Пусть даже ради столь возвышенной корысти, какой представится ему взаимность любимой женщины…
Размышления прервёт одинокий крик чайки, распластавшейся над подсолнуховым морем. Огромная птица замрёт в схватке со встречным ветром, пронзительный зов её отзовётся в глубинах вселенной. Начикет помчится к Звёздной Гавани. Мимо пролетит тропинка, где расстались они с Никосом, просвистят переборки тоннеля, в котором он преследовал своего мнимого предателя, всё быстрее и быстрее понесётся известная ему дотоле жизнь – Пора Игры, Пора, Верности, Пора Влечения… Он будет бежать к Звёздной Гавани… Снова бежать к Неизменному…
На берегу Начикет сбросит лиловые покровы и ринется в тёмное неистовство прилива. Бурая стихия подхватит разгорячённое тело. Ритмичными движениями станет разгребать он путь среди томных вод, преодолевая ужас от разверзшейся под ним глубины.
Поверхность океана застелет облако. Мягкие клубы принесут невесомую фигуру девы в лиловом плаще. Карие глаза её полны отрешения и нежности. Так некогда смотрела на него мать, думая, что, увлечённый игрой, он не обернётся. Но он оборачивался и смущался.

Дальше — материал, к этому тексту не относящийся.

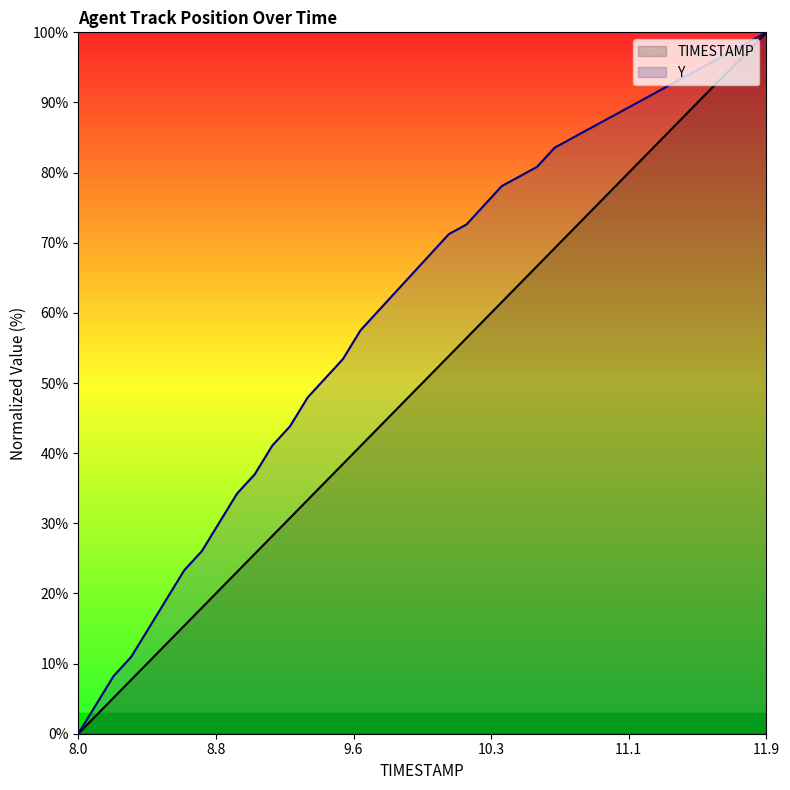

Which series has the largest range (max minus min)?

TIMESTAMP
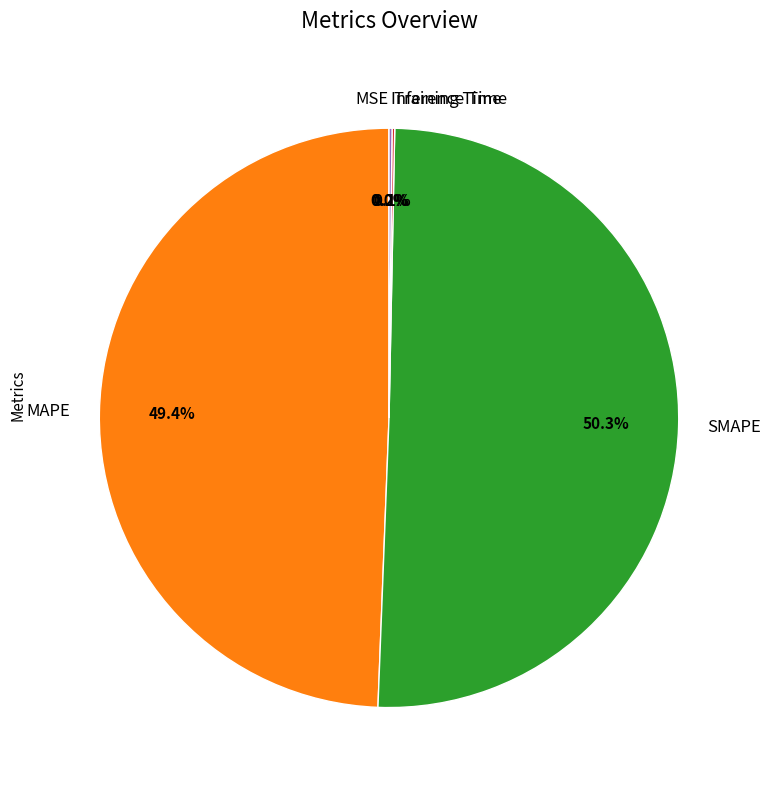

Which slice represents more than half of the pie?

SMAPE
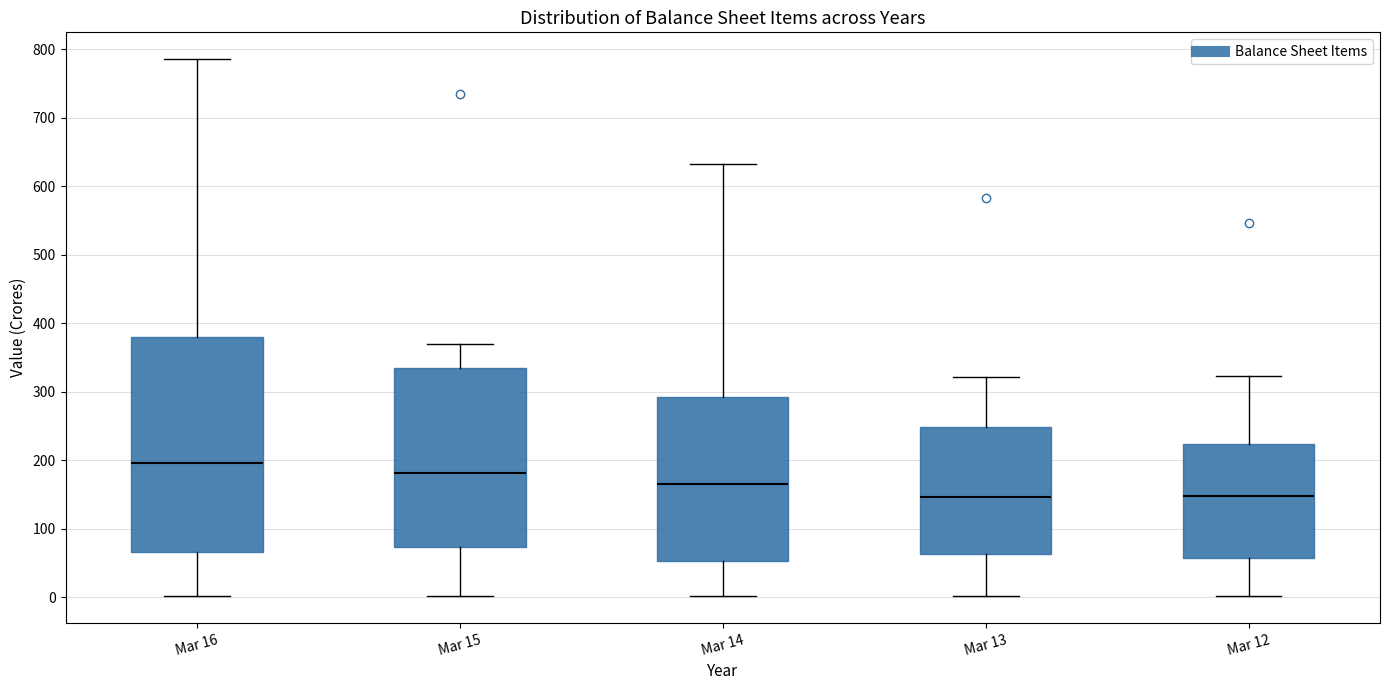

Reading left to right, transcribe this box plot: for each box, give where its median line is, the range the box spans, and where its two whiskers end, as read against the y-axis. The values are not printed on the chart, so give them approximately, as read against the axis.

Mar 16: median 200, box 70 to 380, whiskers 0 to 790
Mar 15: median 180, box 70 to 330, whiskers 0 to 370
Mar 14: median 170, box 50 to 290, whiskers 0 to 630
Mar 13: median 150, box 60 to 250, whiskers 0 to 320
Mar 12: median 150, box 60 to 220, whiskers 0 to 320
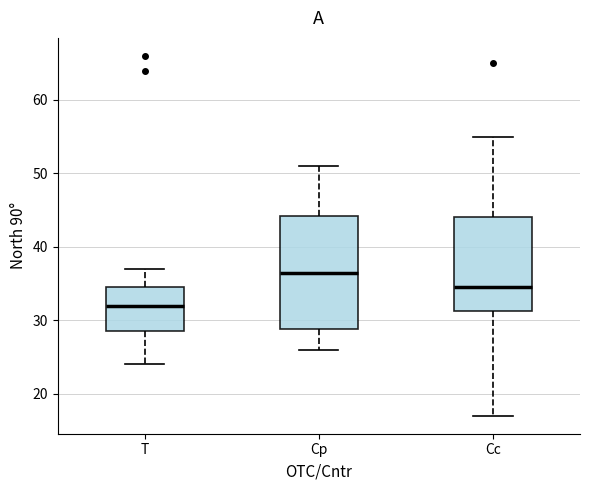

Reading left to right, read every box against the y-axis: the position of its median line, the range the box covers, and the ends of its whiskers. The values are not printed on the chart, so give them approximately, as read against the axis.

T: median 32, box 29 to 35, whiskers 24 to 37
Cp: median 37, box 29 to 44, whiskers 26 to 51
Cc: median 35, box 31 to 44, whiskers 17 to 55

Снова вскрикнет чайка. Пальцы нащупают под водой твердь. Первозданный и цельный приблизится он к Ёко. Лиловая ткань скользнёт на утренний камень, обнажив её совершенное тело – мимолетный символ быстротечной души.
Бархатным цветком раскроется она, волна за волной сообщит ве́домое ей от начала: человек – больше чем «я», больше чем «ты». Человек – не персона. Человек – мгновение. Он возникает в тот миг, когда «я» теряет себя в ином «я», и снова исчезает, как только «я» восстанавливает границы. Два человека, слившихся воедино силою любви, суть мимолётное божество.

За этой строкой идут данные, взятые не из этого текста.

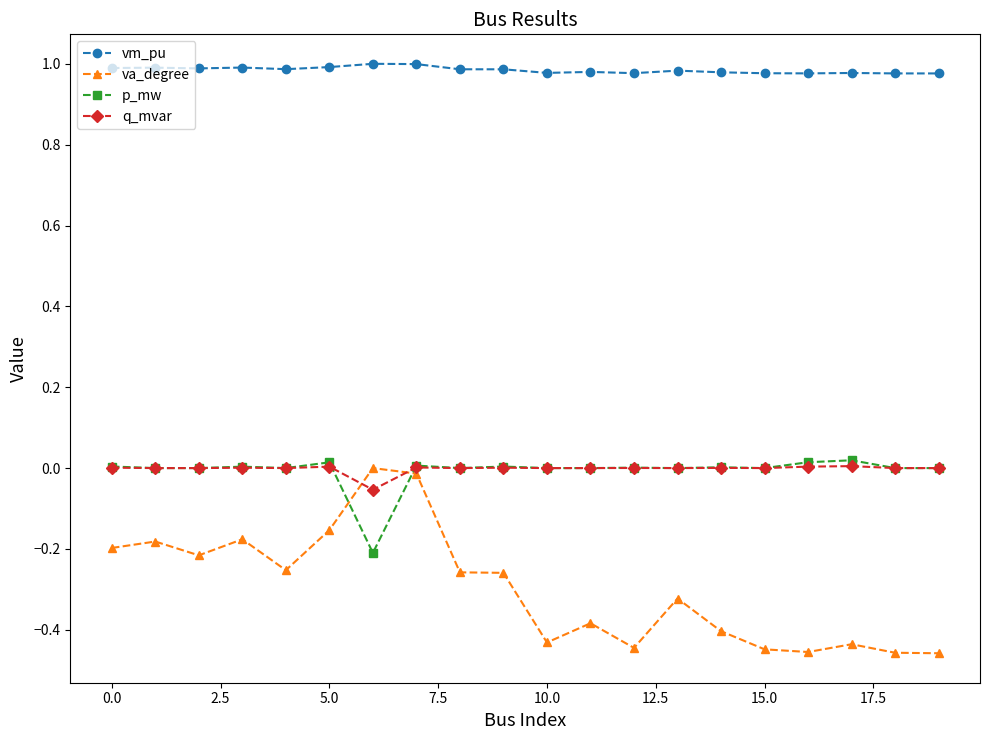

How many data points does each series have?

20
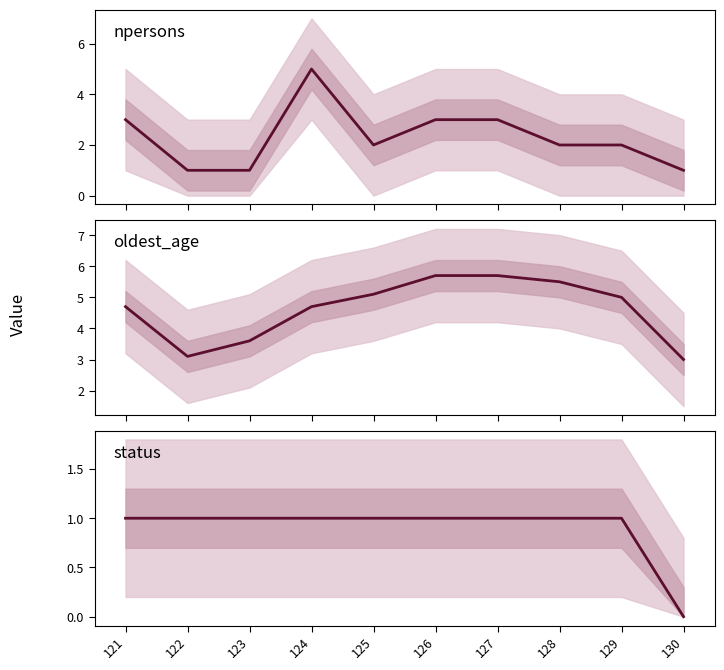

Is this an area chart (filled region under the line)?

No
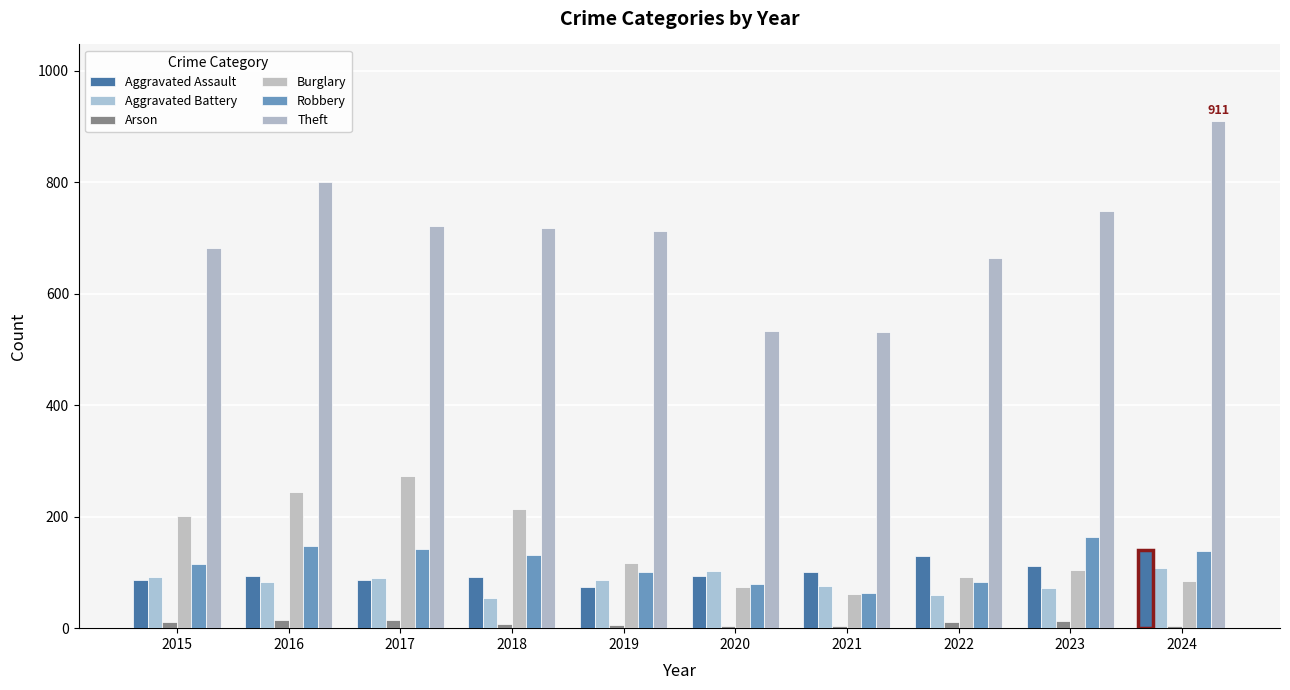

At which label does Aggravated Battery reach its peak?

2024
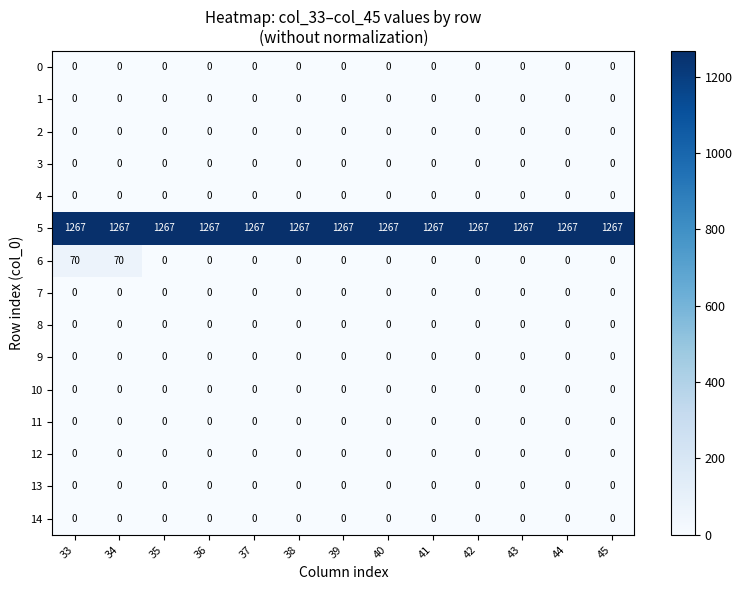

What is the total value across all series at 43?

1267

Пройдёт год. Ёко перенесёт тяжёлые роды и выживет потому лишь, что в ту пору Начикет ещё не утратит надежду на возрождение угасшего к ней чувства. Он будет тешить себя мыслю, будто сумеет распознать в этой приземлённой женщине пенорожденную деву, которая некогда спасла его от бессмыслицы. Он постарается опереться на чувство благодарности к ней, станет старательно подмечать все её добрые черты, но ничего не поможет. Ёко станет ему чужой.
Отторжение вызовет не её внешность – все эти одутловатости, узелки, складочки – но духовная метаморфоза, которую будет символизировать её новый облик. Родив Юлию, она утратит прежнюю устремленность к горнему, весь мир её сосредоточится в белокурой девчушке с малахитовыми глазами. Ёко начнёт отдавать дочери силу, ум, красоту и радоваться совершающейся в них обеих перемене, она покорится собственному закату, перетечёт в Юлию как облако в каплю дождя. Начикет отяготится их обществом. Пробуждению отцовского чувства воспрепятствует досада, которую он станет испытывать при виде матери и ребёнка, нашедших друг в друге разгадку последних тайн бытия. Гневом и отвращением закипит он, ежедневно сталкиваясь с предвечным женским ответом на извечный мужской вопрос: «Зачем?» Он взыщет совершенства личности, а найдёт элементарность грибницы. Отстранённый от творящегося на его глазах таинства природы, он удалится в недра своего «я». Там, в полном одиночестве, сумеет обрести он свои ипостаси так, как Ёко сможет найти себя только в Юлии.
Любовь к женщине более не потревожит его, ибо чрез все свои страсти и отрешения он всегда будет искать одного – пути к Неизменному. Женское начало окажется препятствием, ловушкой. Вместо пути к Неизменному откроется перед ним дорога к Повторяющемуся, вместо пути к Храму – путь к Капищу. Любовь станет вехой на жизненном пути. Начикет приблизится к Поре Плодоношения.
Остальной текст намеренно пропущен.